Quantity Produces Quality: Is This True?
“Quantity produces quality.
Ray Bradbury
If you only write a few things,
you’re doomed.”
The quote that I pulled this from comes from a most prolific writer of short stories and a legend, in my opinion. Ray Bradbury was nothing if not infinitely quotable. He’s an inspiration to any writer not holding an MBA or a college degree. But it is his unabashed truth-telling that has me circling back to him.
You can check out several lectures on YouTube. He offers invaluable advice to everyone who slid up to a keyboard, sharpened a pencil, clicked a pen, and set to move the words out of their skulls. This nugget, and its a common theme, is tantamount to becoming a worthwhile writer. The more you write, the better you become at it. Practice, in all its forms, makes you and your work sharper.

I’ve not read, listened to, watched a singular writer who doesn’t advise any writer two things necessary to excel in this art form. Read voraciously and write abundantly. Form habits around these two things and you’re on the right path. Ignore one, and unless preternaturally talented, you will fail.

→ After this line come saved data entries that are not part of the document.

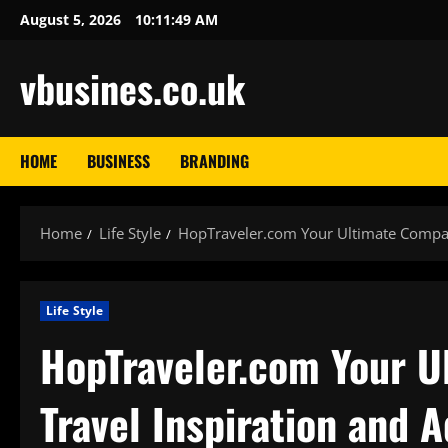
Skip
August 5, 2026
10:11:50 AM
to
content
vbusines.co.uk
HOME
BUSINESS
BRANDING
Home
Life Style
HopTraveler.com Your Ultimate Compani
Life Style
HopTraveler.com Your U
Travel Inspiration and 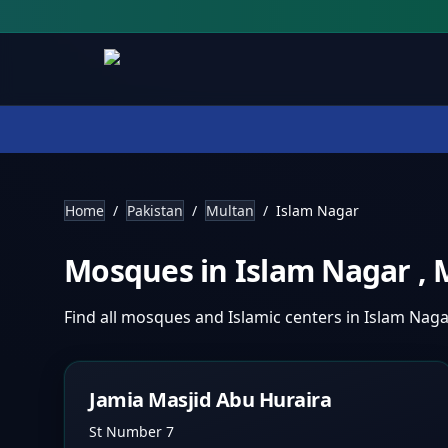
Home
/
Pakistan
/
Multan
/
Islam Nagar
Mosques in
Islam Nagar
,
Find all mosques and Islamic centers in
Islam Nag
Jamia Masjid Abu Huraira
St Number 7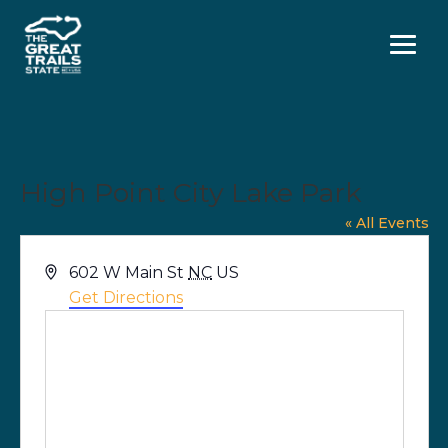
Menu
High Point City Lake Park
« All Events
Address
602 W Main St
NC
US
Get Directions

I read my earlier writing now, and I see it. The more words I stack, the better my writing becomes. I can see mistakes in style, prose, grammar, structure that I overlooked earlier. Millions of words have spun from my fingers, and I’m still learning, still honing a craft that defies mastery. I’ve learned along the way.
There is no greater truth in any craft that doing that craft is the greatest teacher. The more you work, the more practice, the greater the quality of the end product. This quote is potent, factual, and should be ignored at a writer’s own risk.
It is true. Quantity produces Quality.